Par conséquent, il conviendrait que tout employeur veille à ce que ses salariés ne soient pas déchus de leurs droits à congés payés.
Est-il possible de reporter les congés annuels lorsqu’un salarié est en arrêt-maladie prolongé?
En Allemagne, l’employeur se voit notamment confronté à des problèmes si un salarié est en arrêt-maladie prolongé. Pour ce cas de figure, un arrêt de la Cour de Justice de l’Union Européenne a instauré la règle suivante : si un salarié n’est pas en mesure de prendre ses congés payés jusqu’à la fin de la période de report (le 31 mars de l’année suivante) en raison d’une incapacité de travail, les droits aux congés payés subsistent dans un premier temps sous forme de jours de repos. Le salarié est déchu de ses droits en matière de congés annuels (20 jours par an au minimum) seulement 15 mois après expiration de l’année de référence (CJUE, 22.11.2011, C-214/10). En cas de départ de l’entreprise du salarié malade, ceci peut avoir des conséquences considérables sur ses droits à congés payés. Cette période de 15 mois s’applique également si l’incapacité de travail du salarié perdure, sans interruption, au-delà de cette période (Cour fédérale du travail, 18.09.2012, 9 AZR 623/10).

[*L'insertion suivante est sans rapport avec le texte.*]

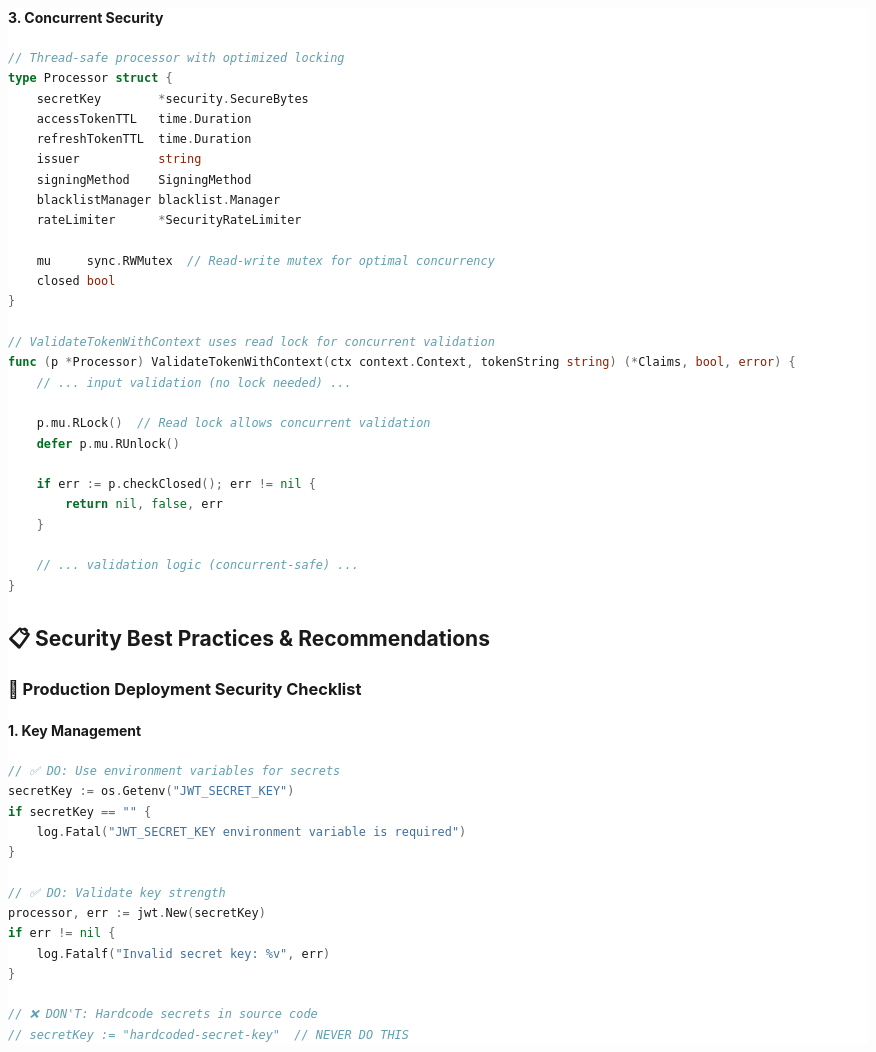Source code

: #### 3. **Concurrent Security**

```go
// Thread-safe processor with optimized locking
type Processor struct {
    secretKey        *security.SecureBytes
    accessTokenTTL   time.Duration
    refreshTokenTTL  time.Duration
    issuer           string
    signingMethod    SigningMethod
    blacklistManager blacklist.Manager
    rateLimiter      *SecurityRateLimiter

    mu     sync.RWMutex  // Read-write mutex for optimal concurrency
    closed bool
}

// ValidateTokenWithContext uses read lock for concurrent validation
func (p *Processor) ValidateTokenWithContext(ctx context.Context, tokenString string) (*Claims, bool, error) {
    // ... input validation (no lock needed) ...

    p.mu.RLock()  // Read lock allows concurrent validation
    defer p.mu.RUnlock()

    if err := p.checkClosed(); err != nil {
        return nil, false, err
    }

    // ... validation logic (concurrent-safe) ...
}
```

## 📋 Security Best Practices & Recommendations

### 🎯 Production Deployment Security Checklist

#### 1. **Key Management**

```go
// ✅ DO: Use environment variables for secrets
secretKey := os.Getenv("JWT_SECRET_KEY")
if secretKey == "" {
    log.Fatal("JWT_SECRET_KEY environment variable is required")
}

// ✅ DO: Validate key strength
processor, err := jwt.New(secretKey)
if err != nil {
    log.Fatalf("Invalid secret key: %v", err)
}

// ❌ DON'T: Hardcode secrets in source code
// secretKey := "hardcoded-secret-key"  // NEVER DO THIS
```

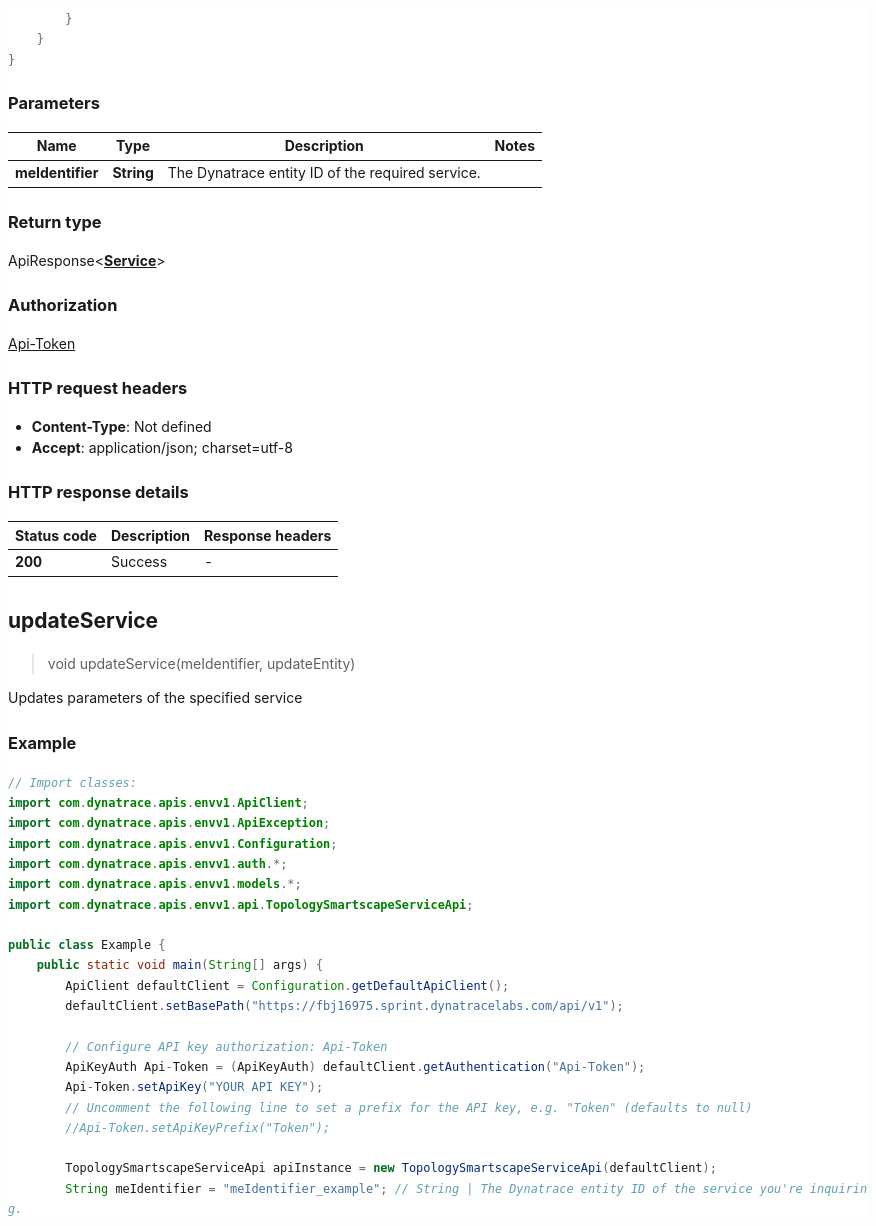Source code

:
 ```java
        }
    }
}
```

### Parameters


| Name | Type | Description  | Notes |
|------------- | ------------- | ------------- | -------------|
| **meIdentifier** | **String**| The Dynatrace entity ID of the required service. | |

### Return type

ApiResponse<[**Service**](Service.md)>


### Authorization

[Api-Token](../README.md#Api-Token)

### HTTP request headers

- **Content-Type**: Not defined
- **Accept**: application/json; charset=utf-8

### HTTP response details
| Status code | Description | Response headers |
|-------------|-------------|------------------|
| **200** | Success |  -  |


## updateService

> void updateService(meIdentifier, updateEntity)

Updates parameters of the specified service

### Example

```java
// Import classes:
import com.dynatrace.apis.envv1.ApiClient;
import com.dynatrace.apis.envv1.ApiException;
import com.dynatrace.apis.envv1.Configuration;
import com.dynatrace.apis.envv1.auth.*;
import com.dynatrace.apis.envv1.models.*;
import com.dynatrace.apis.envv1.api.TopologySmartscapeServiceApi;

public class Example {
    public static void main(String[] args) {
        ApiClient defaultClient = Configuration.getDefaultApiClient();
        defaultClient.setBasePath("https://fbj16975.sprint.dynatracelabs.com/api/v1");
        
        // Configure API key authorization: Api-Token
        ApiKeyAuth Api-Token = (ApiKeyAuth) defaultClient.getAuthentication("Api-Token");
        Api-Token.setApiKey("YOUR API KEY");
        // Uncomment the following line to set a prefix for the API key, e.g. "Token" (defaults to null)
        //Api-Token.setApiKeyPrefix("Token");

        TopologySmartscapeServiceApi apiInstance = new TopologySmartscapeServiceApi(defaultClient);
        String meIdentifier = "meIdentifier_example"; // String | The Dynatrace entity ID of the service you're inquiring.
```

Indépendamment de cela, les contrats de travail et conventions collectives peuvent régler librement les droits à congés payés et les indemnités compensatrices de congés payés dépassant le minimum légal de 20 jours de congés payés par an. Il peut être prévu par convention collective de reporter les congés sur le premier trimestre de l’année consécutive sans soumettre le report à une condition particulière. De même, il peut être prévu que le salarié soit déchu de ses jours de congé non pris.